Nunca ouvi esta música, mas ela tem uma das mais belas letras que já vi:
‘E que a força do medo que tenho não me impeça de ver o que eu sei. Que a morte de tudo que eu acredito não me tape os ouvidos e a boca. Porque metade de mim é o que eu grito, mas outra metade é silêncio.
Que a música que ouço ao longe seja linda ainda que entristeça. Que o homem que eu amo seja para sempre amado, mesmo que distante. Porque metade de mim é partida e a outra metade é saudade.
Que as palavras que eu falo não sejam ouvidas como prece nem repetidas com fervor; sejam apenas respeitadas como a única coisa que resta a uma pessoa inundada de sentimentos. Porque metade de mim é o que ouço, a outra metade é o que calo.
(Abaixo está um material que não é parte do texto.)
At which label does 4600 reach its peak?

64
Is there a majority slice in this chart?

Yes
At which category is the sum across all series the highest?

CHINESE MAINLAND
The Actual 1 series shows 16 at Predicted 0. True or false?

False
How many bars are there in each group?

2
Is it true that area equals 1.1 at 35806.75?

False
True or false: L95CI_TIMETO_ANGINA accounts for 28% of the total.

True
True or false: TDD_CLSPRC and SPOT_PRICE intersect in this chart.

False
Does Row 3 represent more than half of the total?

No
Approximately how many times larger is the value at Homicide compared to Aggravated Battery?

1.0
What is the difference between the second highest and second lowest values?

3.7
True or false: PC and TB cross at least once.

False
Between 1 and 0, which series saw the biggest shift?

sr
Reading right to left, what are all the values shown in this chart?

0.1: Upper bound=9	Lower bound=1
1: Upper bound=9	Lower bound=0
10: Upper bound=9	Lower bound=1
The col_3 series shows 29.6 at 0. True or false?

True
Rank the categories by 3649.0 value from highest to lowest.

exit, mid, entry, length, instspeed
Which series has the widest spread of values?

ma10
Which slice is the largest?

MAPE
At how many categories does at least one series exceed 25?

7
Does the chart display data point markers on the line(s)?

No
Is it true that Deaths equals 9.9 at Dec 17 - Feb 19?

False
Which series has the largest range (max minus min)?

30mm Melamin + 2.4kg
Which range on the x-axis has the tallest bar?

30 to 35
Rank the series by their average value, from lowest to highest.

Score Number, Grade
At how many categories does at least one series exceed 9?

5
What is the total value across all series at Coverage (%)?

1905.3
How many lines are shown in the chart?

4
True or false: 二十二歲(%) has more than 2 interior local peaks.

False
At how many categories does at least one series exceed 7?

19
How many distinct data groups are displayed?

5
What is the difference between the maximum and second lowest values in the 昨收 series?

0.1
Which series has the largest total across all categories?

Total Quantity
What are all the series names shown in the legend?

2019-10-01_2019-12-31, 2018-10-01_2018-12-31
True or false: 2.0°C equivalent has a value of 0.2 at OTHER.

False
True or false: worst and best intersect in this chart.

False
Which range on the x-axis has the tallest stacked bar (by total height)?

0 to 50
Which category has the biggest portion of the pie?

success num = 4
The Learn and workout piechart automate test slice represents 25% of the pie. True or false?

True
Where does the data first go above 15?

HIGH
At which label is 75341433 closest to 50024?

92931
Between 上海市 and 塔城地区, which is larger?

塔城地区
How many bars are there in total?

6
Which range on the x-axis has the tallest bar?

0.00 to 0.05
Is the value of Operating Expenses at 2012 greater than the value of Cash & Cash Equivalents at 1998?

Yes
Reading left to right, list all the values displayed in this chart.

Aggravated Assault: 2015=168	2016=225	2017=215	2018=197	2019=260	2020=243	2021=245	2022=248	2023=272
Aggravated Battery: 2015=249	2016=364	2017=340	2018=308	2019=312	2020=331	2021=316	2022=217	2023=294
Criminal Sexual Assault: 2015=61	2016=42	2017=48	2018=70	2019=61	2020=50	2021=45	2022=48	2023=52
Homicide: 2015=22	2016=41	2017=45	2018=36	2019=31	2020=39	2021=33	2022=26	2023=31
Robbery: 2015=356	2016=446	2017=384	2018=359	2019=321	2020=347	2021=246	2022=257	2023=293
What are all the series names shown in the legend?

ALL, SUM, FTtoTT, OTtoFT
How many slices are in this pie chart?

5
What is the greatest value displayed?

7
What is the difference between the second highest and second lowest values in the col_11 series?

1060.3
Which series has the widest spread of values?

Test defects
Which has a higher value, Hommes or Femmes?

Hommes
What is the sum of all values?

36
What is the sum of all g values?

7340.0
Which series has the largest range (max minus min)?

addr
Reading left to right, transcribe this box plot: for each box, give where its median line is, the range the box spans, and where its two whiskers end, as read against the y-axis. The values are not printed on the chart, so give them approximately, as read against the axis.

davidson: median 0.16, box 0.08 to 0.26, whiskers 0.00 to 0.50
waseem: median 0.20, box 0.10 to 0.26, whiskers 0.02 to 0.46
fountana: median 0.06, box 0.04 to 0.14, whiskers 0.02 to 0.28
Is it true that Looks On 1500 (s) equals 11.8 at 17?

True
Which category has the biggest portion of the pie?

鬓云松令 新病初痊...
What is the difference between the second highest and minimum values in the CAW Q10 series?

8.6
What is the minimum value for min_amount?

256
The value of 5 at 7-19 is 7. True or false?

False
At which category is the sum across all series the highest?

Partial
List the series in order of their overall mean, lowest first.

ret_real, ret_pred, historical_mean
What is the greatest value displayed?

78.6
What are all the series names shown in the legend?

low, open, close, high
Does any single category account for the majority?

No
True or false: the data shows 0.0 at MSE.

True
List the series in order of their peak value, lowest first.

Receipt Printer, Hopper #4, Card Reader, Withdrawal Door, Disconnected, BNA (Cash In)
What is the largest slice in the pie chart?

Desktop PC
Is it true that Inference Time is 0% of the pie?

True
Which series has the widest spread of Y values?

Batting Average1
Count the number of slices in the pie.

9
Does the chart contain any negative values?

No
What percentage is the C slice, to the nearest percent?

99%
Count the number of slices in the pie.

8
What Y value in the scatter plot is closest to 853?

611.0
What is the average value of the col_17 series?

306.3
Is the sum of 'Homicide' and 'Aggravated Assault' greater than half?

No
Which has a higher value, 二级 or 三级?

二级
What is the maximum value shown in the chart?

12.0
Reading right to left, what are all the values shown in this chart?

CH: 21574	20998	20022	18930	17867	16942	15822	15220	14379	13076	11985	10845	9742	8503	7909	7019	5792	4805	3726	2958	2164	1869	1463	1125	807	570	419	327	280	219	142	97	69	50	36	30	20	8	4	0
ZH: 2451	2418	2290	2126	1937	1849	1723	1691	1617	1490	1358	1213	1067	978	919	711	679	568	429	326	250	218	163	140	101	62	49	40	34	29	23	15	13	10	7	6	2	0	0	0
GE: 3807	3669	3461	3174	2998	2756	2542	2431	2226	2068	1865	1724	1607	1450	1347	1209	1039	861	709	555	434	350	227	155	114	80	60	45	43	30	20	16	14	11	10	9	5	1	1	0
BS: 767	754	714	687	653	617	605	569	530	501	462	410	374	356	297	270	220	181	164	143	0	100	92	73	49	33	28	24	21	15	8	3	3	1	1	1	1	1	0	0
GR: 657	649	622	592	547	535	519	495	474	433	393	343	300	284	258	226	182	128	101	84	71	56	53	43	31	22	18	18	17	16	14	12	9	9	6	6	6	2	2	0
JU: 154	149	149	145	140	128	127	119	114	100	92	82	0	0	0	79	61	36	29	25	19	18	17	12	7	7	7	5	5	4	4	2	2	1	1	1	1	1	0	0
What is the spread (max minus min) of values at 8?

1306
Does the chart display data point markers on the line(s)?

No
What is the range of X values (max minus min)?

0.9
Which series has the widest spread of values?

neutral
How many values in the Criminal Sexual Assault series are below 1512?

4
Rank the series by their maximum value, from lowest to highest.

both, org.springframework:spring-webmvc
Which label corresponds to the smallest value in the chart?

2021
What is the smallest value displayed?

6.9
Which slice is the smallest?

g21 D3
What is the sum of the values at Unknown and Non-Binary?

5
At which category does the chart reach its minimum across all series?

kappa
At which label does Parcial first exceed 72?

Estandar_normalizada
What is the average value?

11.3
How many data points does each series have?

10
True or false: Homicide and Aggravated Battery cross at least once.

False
Que essa minha vontade de ir embora se transforme na calma e na paz que eu mereço. Que essa tensão que me corrói por dentro seja, um dia, recompensada. Porque metade de mim é o que canto, a outra metade é o que penso.
Que o medo da solidão se afaste e que o convívio comigo mesmo se torne ao menos suportável. Que o espelho reflita em meu rosto o doce sorriso que me lembro ter dado na infância. Porque metade de mim é a lembrança do que fui e a outra eu não sei.
Que não seja preciso mais do que uma simples alegria para me fazer aquietar o espírito. E que o seu silêncio me fale cada vez mais, porque metade de mim é abrigo mas a outra é cansaço.
Que a arte nos aponte uma resposta mesmo que eu não saiba, e que ninguém a tente complicar, porque é preciso simplicidade para fazê-la florescer. Porque metade de mim é a platéia e a outra metade canção.
E que minha loucura seja perdoada, porque metade de mim é amor e a outra metade também.’